I like playing around with dice. Figuring out probabilities and how they'll change in different circumstances is fun. It's one of the reasons I used to write systems, they let me implement my weird dice ideas and see how they worked. I'm more focused on writing content these days, so I figured I'd share the interactions I haven't gotten around to using yet. They might as well see the light of day now and instead of waiting for some nebulous future game.
Dice interactions are rules that directly interact with the math of a die roll to alter the outcome in some way. Some common ones most folks are familiar with are:
- Being able to reroll
- Replacing a roll result with a pre-rolled value
- Bonuses and maluses
- Advantage and disadvantage
Anything that modifies the dice rolled or the roll's result counts.
Here are some interactions I'd like to see used widely one day:
Step Up/Down
Alter what size die gets used in a roll. Make an ally's d4 roll a d6, or an enemy's roll use a d12 instead of a d20. (This one's already used regularly, but not enough that I'd call it common. I want to see it used even more often.)
Twin
Add a second die of the same size to a roll, turning the linear probability into a triangular distribution. There are already spells and abilities that let you add a specific die size to your rolls to give a variable bonus, but this is more about creating the curve probability than just providing a boost to the roll's result. It lets the player choose to avoid the risk of rolling very low or high and increase the probability of mid-range values. A play it safe strategy.
Pool
Add multiple dice of the same size and turn a single-die roll into a pool. Exactly how many dice are in the pool could be determined based on level, abilities, spell effects, whatever. It's not important. What's more interesting is how to resolve a roll like this. A number of successes-based threshold doesn't make sense for a roll that likely originally had a target number to beat for resolution. The two options that make the most sense to me are:
1) The result is the total of the dice. So a pooled skill check would (likely) have you rolling Xd20 and a pooled damage roll would be Xd[damage die]. It could easily end up being overwhelmingly powerful. It would also have the same mid-range stabilizing effect as Twin since it introduces a bell curve. The more dice you add, the more centralized the curve.

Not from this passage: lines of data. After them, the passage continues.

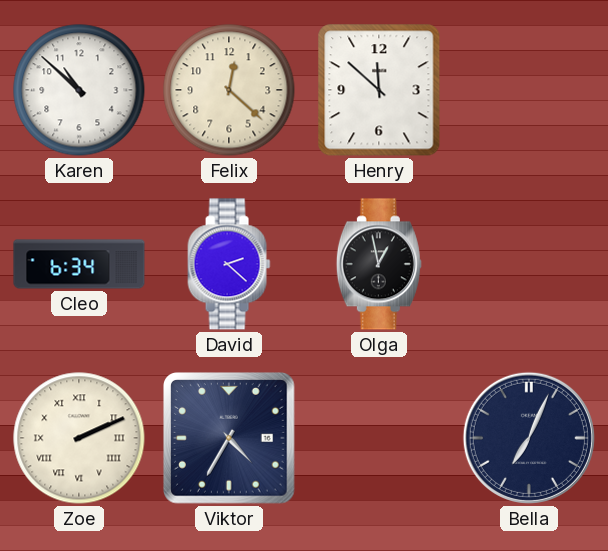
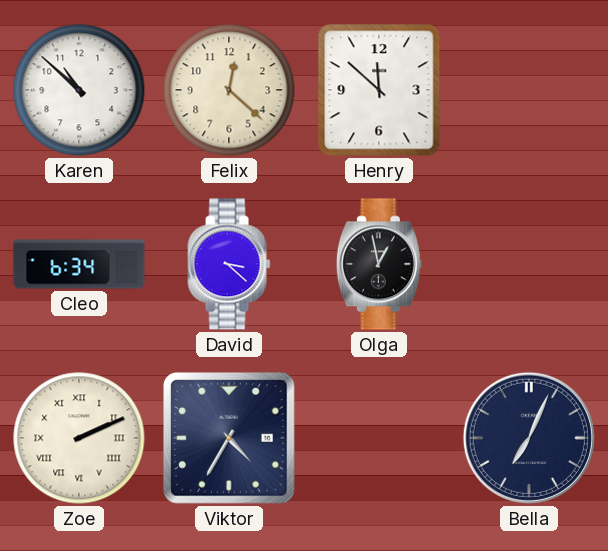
David: 2:22 -> 3:22
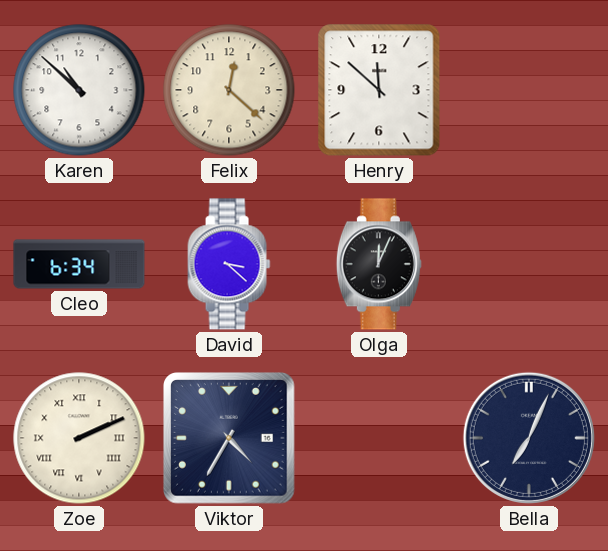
Olga: 12:58 -> 12:04
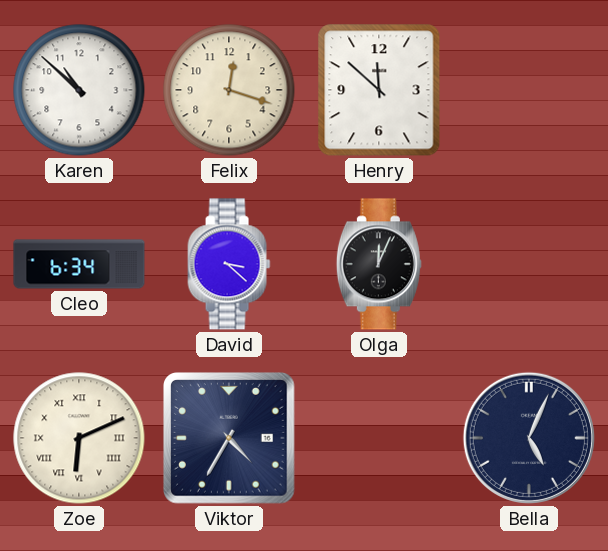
Felix: 12:22 -> 12:18
Zoe: 2:11 -> 6:11
Bella: 7:04 -> 5:04
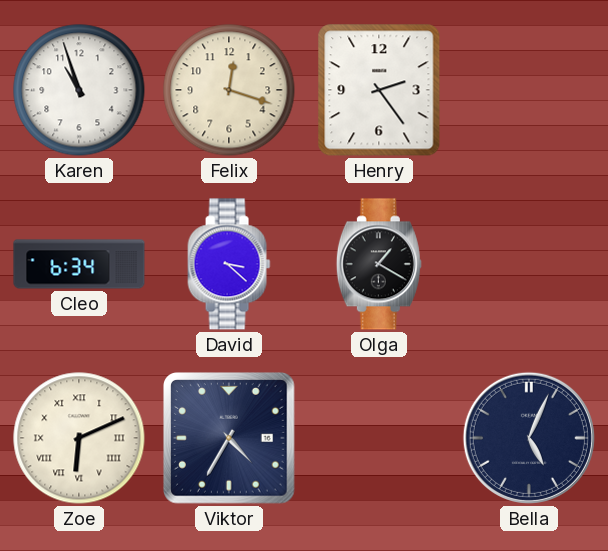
Karen: 10:52 -> 10:57
Henry: 11:52 -> 2:24
Olga: 12:04 -> 1:20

2) The result is one value chosen out of the separate rolled values. So if you roll a pool of 3d20 and get 2, 14, 9, only one of those is your result. There are a few ways you could decide which of the values is chosen. The most obvious is to pick highest or lowest, but that would just make this Advantage/Disadvantage with more dice. That's boring. The better option is that the player chooses which of the values they want to use.
Bulk
Replace the lowest value on a die with the highest so the highest value's probability is doubled. (Ex: On a d4 you'd replace the 1 with a 4 so your possible outcomes are 2, 3, 4, 4.)
Sap
Replace the highest value on a die with the lowest so the lowest value's probability is doubled. (Ex: On a d4 you'd replace the 4 with a 1 so your possible outcomes are 1, 1, 2, 3.)

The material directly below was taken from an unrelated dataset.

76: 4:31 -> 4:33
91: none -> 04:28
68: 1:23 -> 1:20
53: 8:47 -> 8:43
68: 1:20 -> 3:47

* The probabilities for Bulk/Sap are different from Advantage/Disadvantage. The -vantage rolls are independent, meaning you still have a 1/X chance of each possible outcome in each roll. For Bulk/Sap the highest/lowest value has a 2/X chance of occurring. The significance of the 2/X probability also changes with the die size and has a much more dramatic effect on smaller dice.
Cycle
Rolls don't have a set die they use. Instead you cycle through the dice in a standard set, either stepping up or down with each new roll. So if you start a session rolling a d20, your next roll will use a d12, then a d10, a d8, d6, then after you roll a d4 you cycle back to a d20.

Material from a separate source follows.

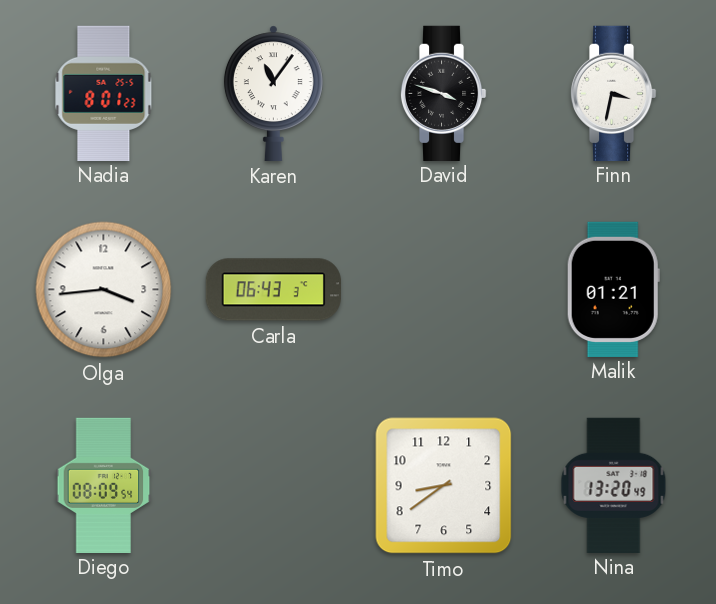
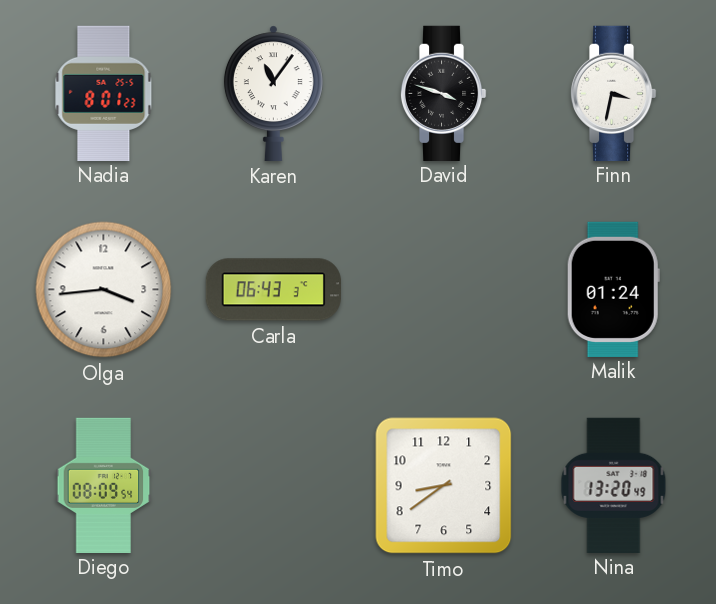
Malik: 01:21 -> 01:24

You can alter the direction of the cycle at any point with abilities/spells/etc to do things like making an enemy go 8-6-4 then reverse direction to 6-8-10 order instead of looping around to 20, or timing it beneficially for an ally.
Spiral
For enemies only. Each time they succeed add a die to their rolls so they have an ever-growing dice pool. The more they succeed, the more likely they are to succeed in the future in a self-sustaining spiral and get more dangerous as time goes on.